Euro zone money markets have almost fully priced in a 10-basis-point rate cut at the ECB's September meeting.
Most 10-year bond yields in the bloc rose four to five basis points on the day on Friday.
Germany's benchmark Bund yield was up four bps at minus 0.28%, not far off a record low of around minus 0.33% hit on Tuesday after Draghi's speech in Sintra, Portugal. It is down two bps on the week.
Spanish 10-year bond yields were down six bps this week, declining for the ninth straight week.
Italy's 10-year bond yield, flat on the day at 2.16% , was down 16 bps this week, its third straight week of declines, despite re-escalating tensions between Deputy Prime Minister Matteo Salvini and the European Union over Italy's budget.
Salvini threatened to resign and bring down the government unless he can push through at least 10 billion euros ($11 billion) of tax cuts.

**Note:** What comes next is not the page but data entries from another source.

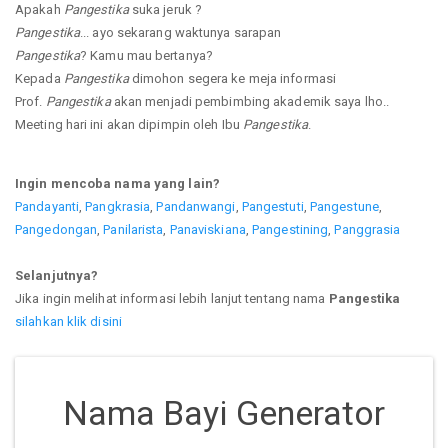
Apakah
Pangestika
suka jeruk ?
Pangestika
... ayo sekarang waktunya sarapan
Pangestika
? Kamu mau bertanya?
Kepada
Pangestika
dimohon segera ke meja informasi
Prof.
Pangestika
akan menjadi pembimbing akademik saya lho..
Meeting hari ini akan dipimpin oleh Ibu
Pangestika
.
Ingin mencoba nama yang lain?
Pandayanti
,
Pangkrasia
,
Pandanwangi
,
Pangestuti
,
Pangestune
,
Pangedongan
,
Panilarista
,
Panaviskiana
,
Pangestining
,
Panggrasia
Selanjutnya?
Jika ingin melihat informasi lebih lanjut tentang nama
Pangestika
silahkan klik disini
Nama Bayi Generator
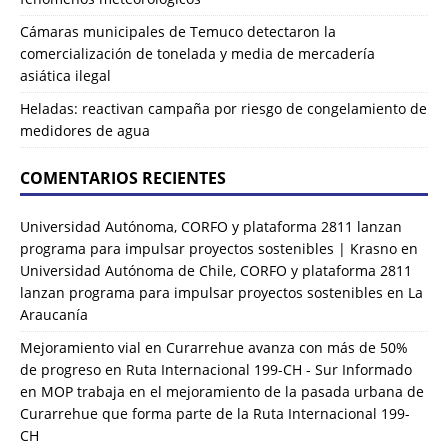
Cámaras municipales de Temuco detectaron la
comercialización de tonelada y media de mercadería
asiática ilegal
Heladas: reactivan campaña por riesgo de congelamiento de
medidores de agua
COMENTARIOS RECIENTES
Universidad Autónoma, CORFO y plataforma 2811 lanzan
programa para impulsar proyectos sostenibles | Krasno
en
Universidad Autónoma de Chile, CORFO y plataforma 2811
lanzan programa para impulsar proyectos sostenibles en La
Araucanía
Mejoramiento vial en Curarrehue avanza con más de 50%
de progreso en Ruta Internacional 199-CH - Sur Informado
en
MOP trabaja en el mejoramiento de la pasada urbana de
Curarrehue que forma parte de la Ruta Internacional 199-
CH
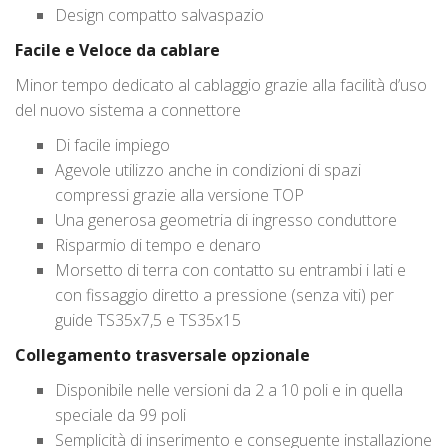
Design compatto salvaspazio
Facile e Veloce da cablare
Minor tempo dedicato al cablaggio grazie alla facilità d’uso
del nuovo sistema a connettore
Di facile impiego
Agevole utilizzo anche in condizioni di spazi
compressi grazie alla versione TOP
Una generosa geometria di ingresso conduttore
Risparmio di tempo e denaro
Morsetto di terra con contatto su entrambi i lati e
con fissaggio diretto a pressione (senza viti) per
guide TS35x7,5 e TS35x15
Collegamento trasversale opzionale
Disponibile nelle versioni da 2 a 10 poli e in quella
speciale da 99 poli
Semplicità di inserimento e conseguente installazione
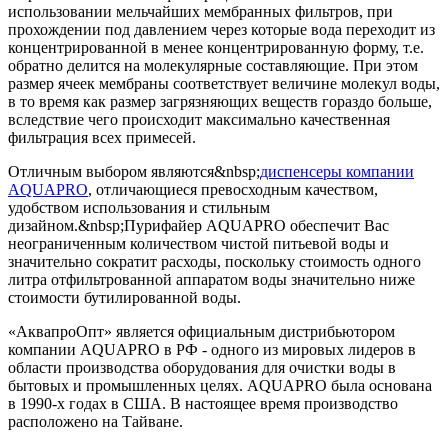
использовании мельчайших мембранных фильтров, при
прохождении под давлением через которые вода переходит из
концентрированной в менее концентрированную форму, т.е.
обратно делится на молекулярные составляющие. При этом
размер ячеек мембраны соответствует величине молекул воды,
в то время как размер загрязняющих веществ гораздо больше,
вследствие чего происходит максимально качественная
фильтрация всех примесей.
Отличным выбором являются&nbsp;
диспенсеры компании
AQUAPRO
, отличающиеся превосходным качеством,
удобством использования и стильным
дизайном.&nbsp;Пурифайер AQUAPRO обеспечит Вас
неограниченным количеством чистой питьевой воды и
значительно сократит расходы, поскольку стоимость одного
литра отфильтрованной аппаратом воды значительно ниже
стоимости бутилированной воды.
«АквапроОпт» является официальным дистрибьютором
компании AQUAPRO в РФ - одного из мировых лидеров в
области производства оборудования для очистки воды в
бытовых и промышленных целях. AQUAPRO была основана
в 1990-х годах в США. В настоящее время производство
расположено на Тайване.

In addition to Draghi's dovish shock on Tuesday, the U.S. Federal Reserve on Wednesday signalled rate cuts as early as July, saying it was ready to battle growing economic risks.
The Bank of Japan and other major central banks are also under pressure to deliver more stimulus soon, a backdrop that suggests bond yields remained anchored.
"If this week has shown anything, it's that we're once again very reliant on central banks for returns," said Craig Erlam, senior market analyst at OANDA.